Rescatan a una ballena jorobada varada en la costa norte de Alemania
Un ejemplar joven de ballena jorobada permanece varado en una playa alemana. Los equipos trabajan contra reloj para dragar un canal y devolverlo al mar, aunque las posibilidades de éxito son escasas.
Rescatistas intentan salvar a una ballena jorobada varada en la costa alemana
Un ejemplar joven de 12 a 15 metros y 15 toneladas permanece varado desde el lunes en una playa de Schleswig-Holstein. Los equipos de rescate trabajan contra reloj para crear un canal y devolverlo al mar.
Una operación contra reloj en condiciones adversas
La operación, calificada como una carrera contrarreloj, se desarrolla en la bahía de Lübeck. Excavadoras han sido desplegadas para dragar un canal que conduzca al animal hacia aguas profundas. Las condiciones son difíciles por un viento helado del este. El rescate está generando un gran interés y se retransmite en directo desde Timmendorfer Strand.

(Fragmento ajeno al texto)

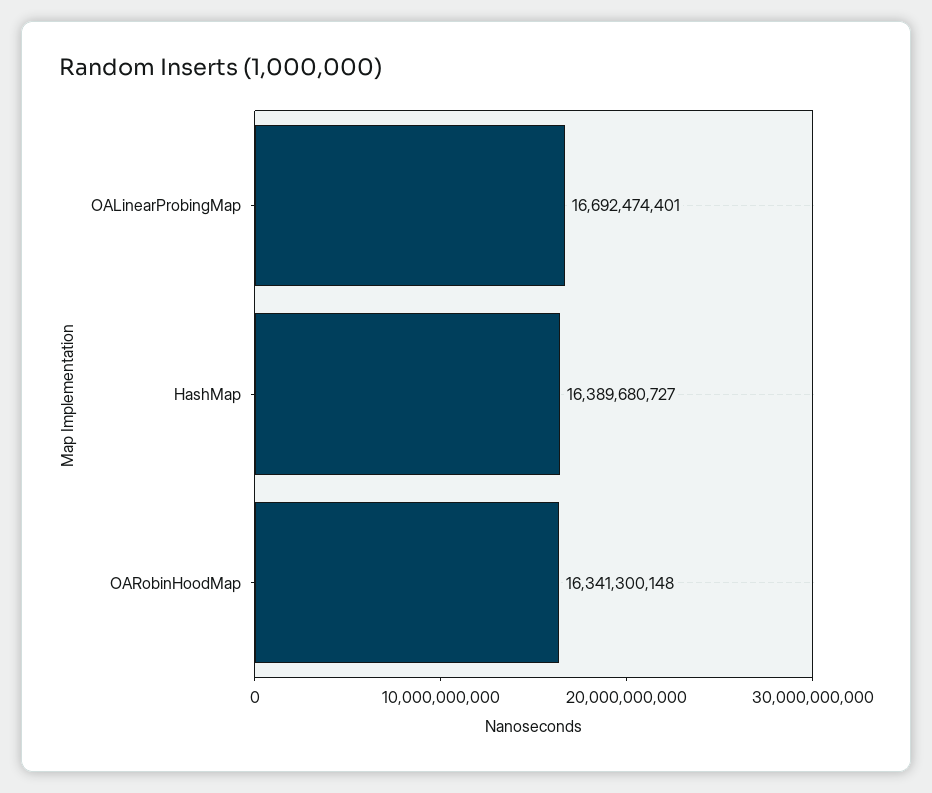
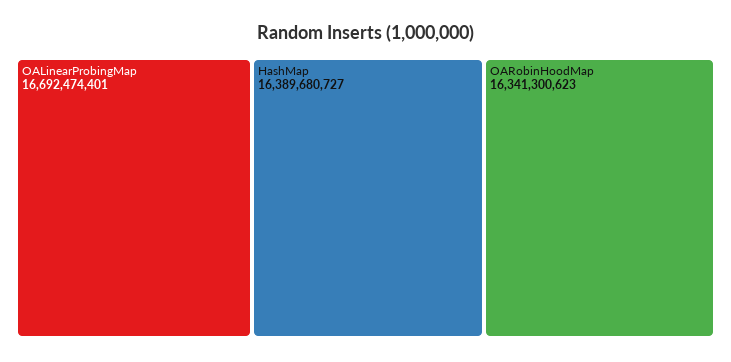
OARobinHoodMap: 16341300148 -> 16341300623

Estado del animal y causas posibles del varamiento
Expertos del Instituto de Investigación de Vida Silvestre Terrestre y Acuática (ITAW) indican que es un macho joven. Se cree que pudo quedar previamente enredado en una red de pesca, ya que aún tiene cuerda en la boca. El biólogo marino Robert Marc Lehmann informó que su piel «se ve terrible», pero el animal está reactivo. Otras hipótesis, según la radiotelevisión pública NDR, sugieren que pudo buscar un lugar de descanso final o adentrarse accidentalmente en aguas someras.
Antecedentes: Un rescate con pronóstico reservado
Los intentos previos para mover a la ballena utilizando la marea alta, rotaciones o la estela de embarcaciones no han tenido éxito. Los rescatistas advierten de que las posibilidades de salvarlo son muy escasas, pero no se rinden. El animal lleva tres días en aguas poco profundas sin alimentarse, una situación muy estresante, aunque las ballenas pueden pasar semanas sin comer.
Cierre: El plan de acción final
La estrategia actual se centra en el canal de dragado. Robert Marc Lehmann explicó a NDR que esperan que la profundidad motive a la ballena a nadar. De no ser así, los equipos podrían tener que darle «un pequeño empujón». La operación continúa mientras el animal muestra signos de vida.